Disentangling effects of digitization on linguistic diversity
About 7000 languages are spoken around the globe, constituting a remarkable extent of linguistic and cultural diversity. However, research has shown that linguistic diversity has decreased through the past couple of decades and is vanishing rapidly, an observation that cannot simply be pinpointed to a single factor. Large-scale studies on language endangerment and linguistic diversity have already accounted for environmental and socio-economic effects. Our project adds to this research by considering the effect of digitization on linguistic diversity.
Our approach unfolds in three work packages. In the first one, we study the effects of measures associated with digitization on linguistic diversity in the non-digital sphere.

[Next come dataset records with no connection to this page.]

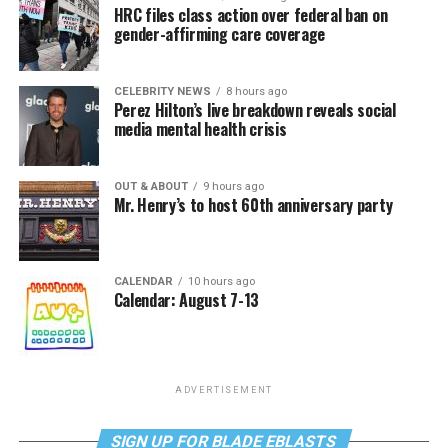
HRC files class action over federal ban on
gender-affirming care coverage
CELEBRITY NEWS
8 hours ago
Perez Hilton’s live breakdown reveals social
media mental health crisis
OUT & ABOUT
9 hours ago
Mr. Henry’s to host 60th anniversary party
CALENDAR
10 hours ago
Calendar: August 7-13
ADVERTISEMENT
SIGN UP FOR BLADE EBLASTS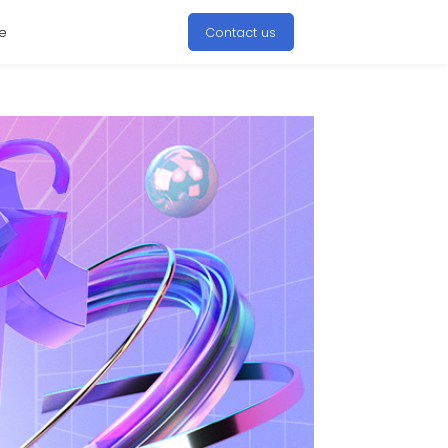
e
Contact us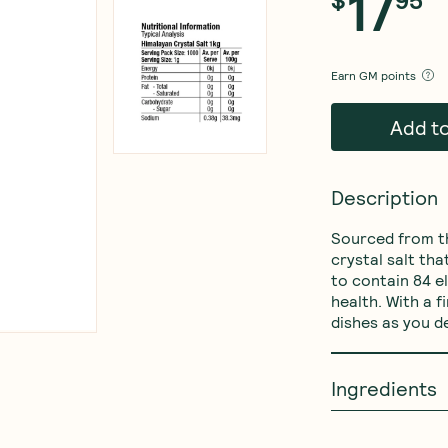
17
Earn
GM points
Add t
Description
Sourced from th
crystal salt tha
to contain 84 e
health. With a f
dishes as you d
Ingredients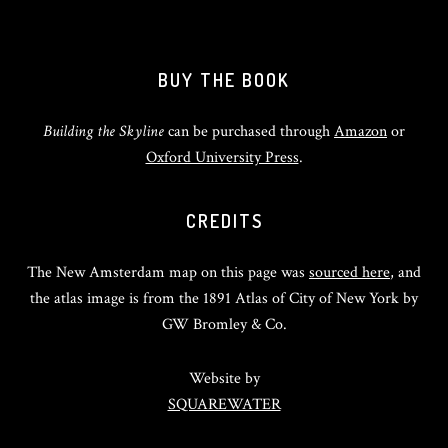
BUY THE BOOK
Building the Skyline
can be purchased through
Amazon
or
Oxford University Press
.
CREDITS
The New Amsterdam map on this page was
sourced here
, and
the atlas image is from the 1891 Atlas of City of New York by
GW Bromley & Co.
Website by
SQUAREWATER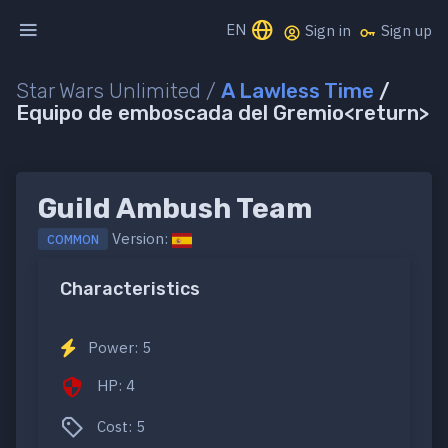
EN
Sign in
Sign up
Star Wars Unlimited /
A Lawless Time
/
Equipo de emboscada del Gremio<return>
Guild Ambush Team
Version:
COMMON
Characteristics
Power: 5
HP: 4
Cost: 5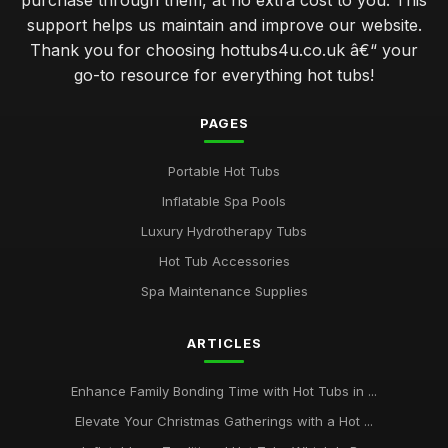
purchase through them, at no extra cost to you. This
support helps us maintain and improve our website.
Thank you for choosing hottubs4u.co.uk â€“ your
go-to resource for everything hot tubs!
PAGES
Portable Hot Tubs
Inflatable Spa Pools
Luxury Hydrotherapy Tubs
Hot Tub Accessories
Spa Maintenance Supplies
ARTICLES
Enhance Family Bonding Time with Hot Tubs in ...
Elevate Your Christmas Gatherings with a Hot ...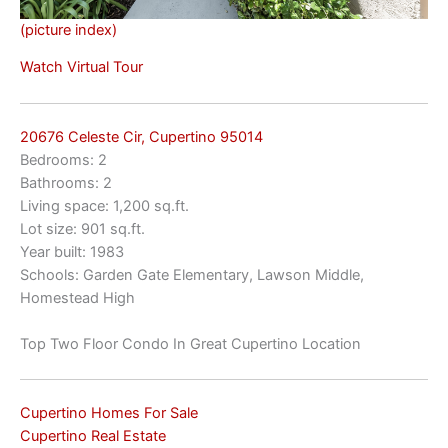
(picture index)
Watch Virtual Tour
20676 Celeste Cir, Cupertino 95014
Bedrooms: 2
Bathrooms: 2
Living space: 1,200 sq.ft.
Lot size: 901 sq.ft.
Year built: 1983
Schools: Garden Gate Elementary, Lawson Middle,
Homestead High
Top Two Floor Condo In Great Cupertino Location
Cupertino Homes For Sale
Cupertino Real Estate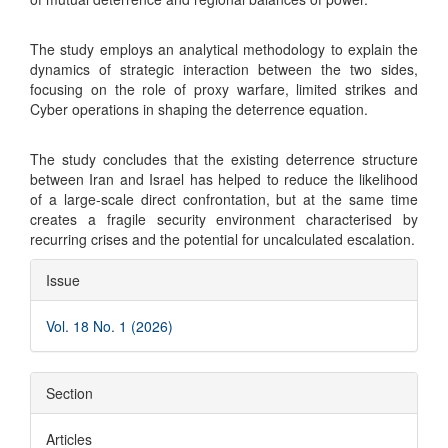
The study employs an analytical methodology to explain the
dynamics of strategic interaction between the two sides,
focusing on the role of proxy warfare, limited strikes and
Cyber operations in shaping the deterrence equation.
The study concludes that the existing deterrence structure
between Iran and Israel has helped to reduce the likelihood
of a large-scale direct confrontation, but at the same time
creates a fragile security environment characterised by
recurring crises and the potential for uncalculated escalation.
Article
Issue
Details
Vol. 18 No. 1 (2026)
Section
Articles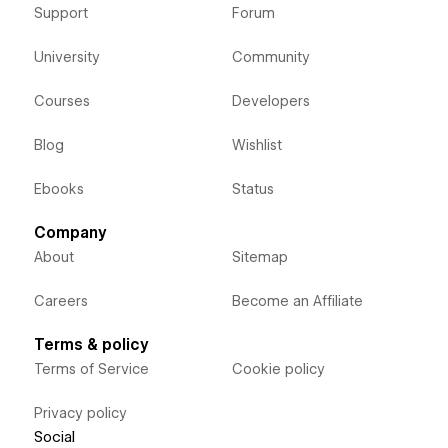
Support
Forum
University
Community
Courses
Developers
Blog
Wishlist
Ebooks
Status
Company
About
Sitemap
Careers
Become an Affiliate
Terms & policy
Terms of Service
Cookie policy
Privacy policy
Social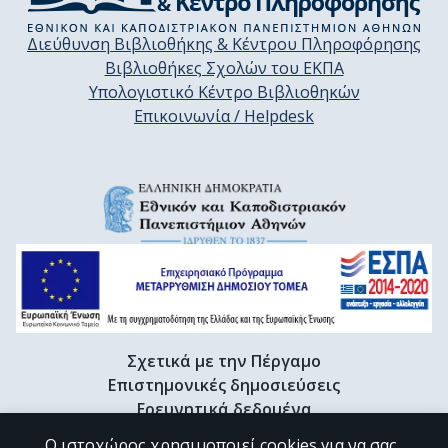
Διεύθυνση Βιβλιοθήκης & Κέντρου Πληροφόρησης
Βιβλιοθήκες Σχολών του ΕΚΠΑ
Υπολογιστικό Κέντρο Βιβλιοθηκών
Επικοινωνία / Helpdesk
Σχετικά με την Πέργαμο
Επιστημονικές δημοσιεύσεις
Ερευνητικά δεδομένα
Διδακτορικές διατριβές & Γκρίζα βιβλιογραφία
Ο ιστοχώρος χρησιμοποιεί cookies για να σας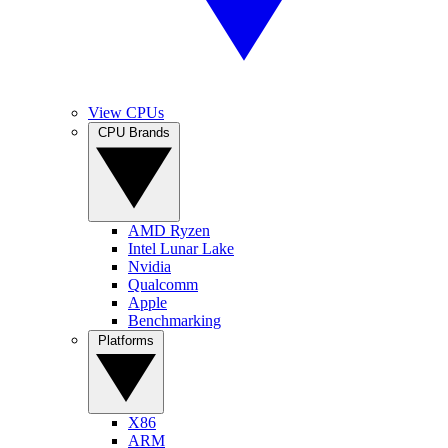
View CPUs
CPU Brands
AMD Ryzen
Intel Lunar Lake
Nvidia
Qualcomm
Apple
Benchmarking
Platforms
X86
ARM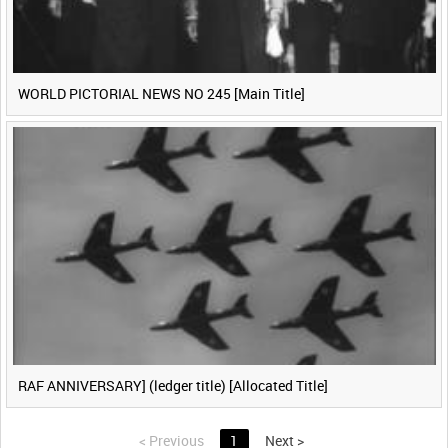
WORLD PICTORIAL NEWS NO 245 [Main Title]
RAF ANNIVERSARY] (ledger title) [Allocated Title]
<
Previous
1
Next
>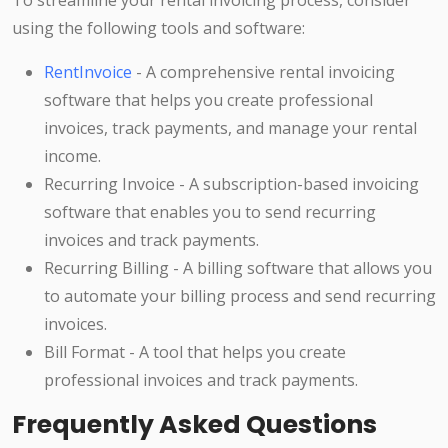
To streamline your rental invoicing process, consider
using the following tools and software:
RentInvoice
- A comprehensive rental invoicing
software that helps you create professional
invoices, track payments, and manage your rental
income.
Recurring Invoice - A subscription-based invoicing
software that enables you to send recurring
invoices and track payments.
Recurring Billing - A billing software that allows you
to automate your billing process and send recurring
invoices.
Bill Format - A tool that helps you create
professional invoices and track payments.
Frequently Asked Questions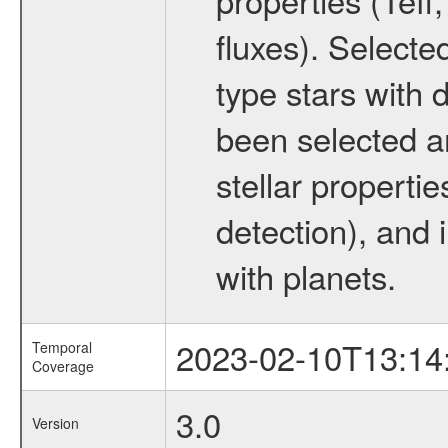
fluxes). Selecte
type stars with d
been selected a
stellar propertie
detection), and 
with planets.
2023-02-10T13:14
Temporal
Coverage
3.0
Version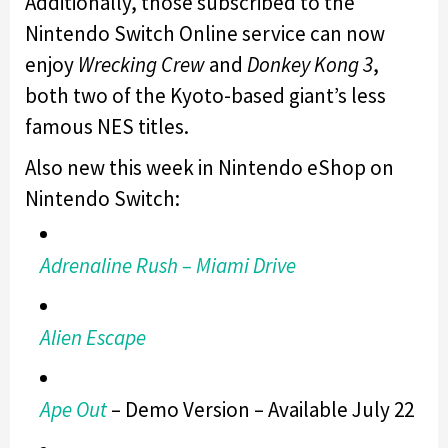
Additionally, those subscribed to the
Nintendo Switch Online service can now
enjoy
Wrecking Crew
and
Donkey Kong 3
,
both two of the Kyoto-based giant’s less
famous NES titles.
Also new this week in Nintendo eShop on
Nintendo Switch:
Adrenaline Rush – Miami Drive
Alien Escape
Ape Out
– Demo Version – Available July 22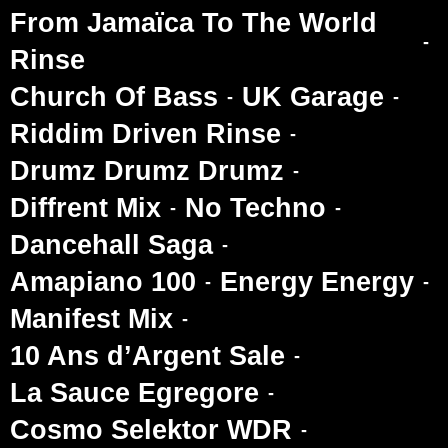
From Jamaïca To The World
Rinse
Church Of Bass
UK Garage
Riddim Driven Rinse
Drumz Drumz Drumz
Diffrent Mix
No Techno
Dancehall Saga
Amapiano 100
Energy Energy
Manifest Mix
10 Ans d’Argent Sale
La Sauce Egregore
Cosmo Selektor WDR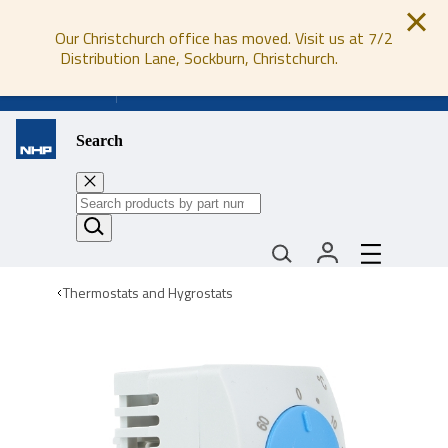
Our Christchurch office has moved. Visit us at 7/2
Distribution Lane, Sockburn, Christchurch.
0800 647 647
Search
Thermostats and Hygrostats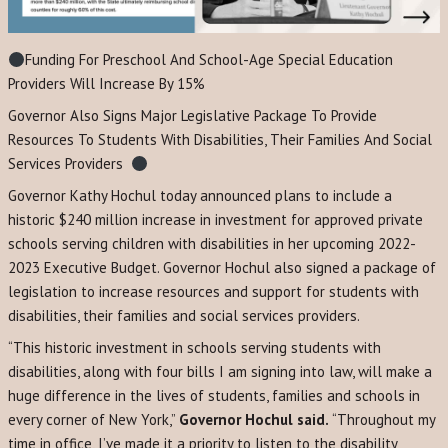
Funding For Preschool And School-Age Special Education
Providers Will Increase By 15%
Governor Also Signs Major Legislative Package To Provide
Resources To Students With Disabilities, Their Families And Social
Services Providers
Governor Kathy Hochul today announced plans to include a
historic $240 million increase in investment for approved private
schools serving children with disabilities in her upcoming 2022-
2023 Executive Budget. Governor Hochul also signed a package of
legislation to increase resources and support for students with
disabilities, their families and social services providers.
“This historic investment in schools serving students with
disabilities, along with four bills I am signing into law, will make a
huge difference in the lives of students, families and schools in
every corner of New York,”
Governor Hochul said.
“Throughout my
time in office, I’ve made it a priority to listen to the disability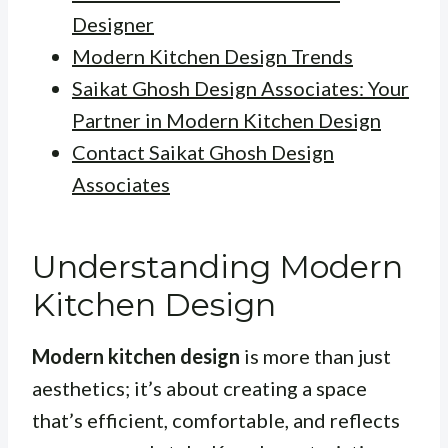
Designer
Modern Kitchen Design Trends
Saikat Ghosh Design Associates: Your
Partner in Modern Kitchen Design
Contact Saikat Ghosh Design
Associates
Understanding Modern
Kitchen Design
Modern kitchen design
is more than just
aesthetics; it’s about creating a space
that’s efficient, comfortable, and reflects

We correlate country-level estimates of digitization, linguistic diversity, and other covariates, crucially also considering the diachronic dimension. In the second work package, we focus on linguistic diversity in the digital sphere on a global scale. We derive country-level estimates of linguistic diversity based on social-media data and a diachronically layered web corpus. In the third work package, we zoom into a constrained region, Québec (CA). In a mixed-methods approach we investigate the relationship between digitization and linguistic diversity in that region by exploiting regional (digital) data and results from a qualitative survey on language choice and attitudes. Finally, we bring together and visualize our findings in the fourth work package.